O Twitter do senhor embaixador russo
A França convocou o embaixador russo em Paris, Alexei Mechkov, para explicações sobre postagens na sua conta no Twitter, com caricaturas consideradas "inaceitáveis" pelo governo francês. Uma das caricaturas mostra europeus de joelhos, lambendo as nádegas do Tio Sam. O texto que acompanha a caricatura é "A solidariedade europeia assim como ela é". Outra apresenta a Europa como uma doente deitada numa mesa de operação, cheia de picadas aplicadas pelo Tio Sam, designado "Império das Mentiras", e uma figura com um chapéu com as cores e as estrelas da União Europeia, chamada "Doutor EuroReich". Ambos injetam na moribunda Europa seringas de "neonazismo", "russofobia", e "sanções"...
A França convocou o embaixador russo em Paris, Alexei Mechkov, para explicações sobre postagens na sua conta no Twitter, com caricaturas consideradas “inaceitáveis” pelo governo francês. Uma delas mostra europeus de joelhos, lambendo as nádegas do Tio Sam. O texto que acompanha a caricatura é “A solidariedade europeia assim como ela é”. Outra apresenta a Europa como uma doente deitada numa mesa de operação, cheia de picadas aplicadas pelo Tio Sam, com o crachá “Império das Mentiras”, e uma figura com um chapéu com as cores e as estrelas da União Europeia, com o crachá “Doutor EuroReich”. Ambos injetam na moribunda Europa seringas de “neonazismo”, “russofobia”, e “sanções”. Estão desenhadas, ainda, seringas de “Covid 19” (bem de acordo com o que pensam adeptos de teorias conspiratórias sobre a doença) e “Otan“. O texto da postagem é “A Europa em 2022”. Aí está a postagem com uma das caricaturas:
Os tuítes foram apagados depois que Alexei Mechkov, atendendo à convocação, esteve no Ministério das Relações Exteriores da França, hoje de manhã. De acordo com o comunicado divulgado pela embaixada russa, a questão do Twitter “foi abordada, entre outros pontos” e, da sua parte, Alexei Mechkov “chamou a atenção dos nossos colegas franceses para as provocações e os atos de vandalismo contra as representações diplomáticas russas na França”. As “provocações” e “atos de vandalismo” são protestos mais do que normais numa democracia.
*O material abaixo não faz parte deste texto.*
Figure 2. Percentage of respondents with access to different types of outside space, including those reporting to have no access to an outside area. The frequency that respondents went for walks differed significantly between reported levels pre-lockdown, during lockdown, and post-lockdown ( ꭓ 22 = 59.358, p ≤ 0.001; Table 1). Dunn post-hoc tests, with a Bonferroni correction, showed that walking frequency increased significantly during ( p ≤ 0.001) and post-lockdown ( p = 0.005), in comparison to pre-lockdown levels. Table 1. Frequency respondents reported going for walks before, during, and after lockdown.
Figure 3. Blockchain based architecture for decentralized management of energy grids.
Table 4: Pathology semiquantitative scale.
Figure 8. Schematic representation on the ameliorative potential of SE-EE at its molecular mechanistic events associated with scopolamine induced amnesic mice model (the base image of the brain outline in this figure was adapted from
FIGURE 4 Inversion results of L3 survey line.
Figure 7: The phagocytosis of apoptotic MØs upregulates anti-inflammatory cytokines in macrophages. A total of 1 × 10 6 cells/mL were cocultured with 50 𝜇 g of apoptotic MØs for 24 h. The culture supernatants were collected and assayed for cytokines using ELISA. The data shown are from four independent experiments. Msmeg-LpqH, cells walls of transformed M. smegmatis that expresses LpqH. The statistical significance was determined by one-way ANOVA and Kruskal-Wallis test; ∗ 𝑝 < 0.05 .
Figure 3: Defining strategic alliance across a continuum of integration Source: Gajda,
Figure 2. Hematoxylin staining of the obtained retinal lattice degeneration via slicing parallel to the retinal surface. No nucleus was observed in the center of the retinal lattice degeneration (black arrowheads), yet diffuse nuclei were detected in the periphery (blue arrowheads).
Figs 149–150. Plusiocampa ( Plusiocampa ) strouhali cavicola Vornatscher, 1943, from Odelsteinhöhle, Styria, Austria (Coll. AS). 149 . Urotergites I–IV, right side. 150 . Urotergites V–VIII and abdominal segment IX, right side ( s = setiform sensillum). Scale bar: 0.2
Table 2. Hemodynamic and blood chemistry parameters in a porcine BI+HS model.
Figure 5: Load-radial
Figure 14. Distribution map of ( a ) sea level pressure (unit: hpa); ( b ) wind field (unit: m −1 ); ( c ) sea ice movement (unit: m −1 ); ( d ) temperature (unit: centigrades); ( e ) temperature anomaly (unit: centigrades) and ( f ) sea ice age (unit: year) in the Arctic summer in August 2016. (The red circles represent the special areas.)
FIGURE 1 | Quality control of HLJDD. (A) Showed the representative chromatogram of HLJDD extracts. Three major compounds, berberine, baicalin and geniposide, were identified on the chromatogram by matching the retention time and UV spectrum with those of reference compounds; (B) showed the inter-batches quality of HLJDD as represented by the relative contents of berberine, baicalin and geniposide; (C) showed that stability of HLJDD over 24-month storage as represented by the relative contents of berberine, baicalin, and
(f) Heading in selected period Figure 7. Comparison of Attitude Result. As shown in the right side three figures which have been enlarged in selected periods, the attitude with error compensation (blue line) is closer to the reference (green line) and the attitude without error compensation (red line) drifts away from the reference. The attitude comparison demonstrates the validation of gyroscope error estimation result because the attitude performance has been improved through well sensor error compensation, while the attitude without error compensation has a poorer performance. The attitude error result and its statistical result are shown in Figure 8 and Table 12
Alexei Mechkov foi entrevistado no canal do notícias francês BFM há duas semanas. Mesmo confrontado com as imagens do bombardeio criminoso do hospital infantil em Mariupol, a cidade mártir, o embaixador negou a responsabilidade do exército russo. Os jornalistas que o entrevistavam ficaram espantados com tamanha desfaçatez, mas os homens de Vladimir Putin (foto), assim como o próprio, só macaqueiam o que faziam os seus camaradas da União Soviética. O cinismo soviético foi brilhantemente sintetizado numa frase de Alexander Soljenítsin, o escritor russo que, prêmio Nobel de Literatura de 1970, denunciou as barbaridades cometidas pelo regime comunista nos gulags. Alexander Soljenítsin ficou preso num gulag durante 8 anos, a partir de 1945, acusado de fazer propaganda antissoviética. A frase dele é a seguinte: “Nós sabemos que eles mentem, eles sabem também que eles mentem, eles sabem que nós sabemos que eles mentem, nós sabemos também que eles sabem que nós sabemos, e, no entanto, eles continuam a mentir”.
As caricaturas reproduzidas por Alexei Mechkov no Twitter são igualmente uma boa síntese, mas do putinismo, como pode ser chamado o pensamento (ou a falta dele) de Vladimir Putin. Não é uma ideologia, mas uma colcha de retalhos, com definiram os franceses Isabelle Mandraud e Julien Théron, no livro Putin, A Estratégia da Desordem, ao qual já fiz referência em outro artigo. No livro, eles citam a historiadora francesa François Thom: “Putin não inventou nada. Ele recuperou alguns elementos eslavófilos, alguns elementos provenientes da nova direita europeia e os transplantou para um substrato soviético. A base é o ódio do mundo ocidental liberal, sobretudo dos Estados Unidos. Como os dirigentes soviéticos, ele está pronto para reduzir os soviéticos à miséria, desde que ele realize as suas ambições em política externa”.
Os tuítes não poderiam ser mais didáticos dessa colcha de retalhos antiocidental que exclui ter apartamentos de luxo em Londres e Paris, contas bancárias na Inglaterra, na Suíça e nos Estados Unidos, iates majestosos no Mediterrâneo e casas magníficas na Côte d’Azur francesa e na Riviera italiana.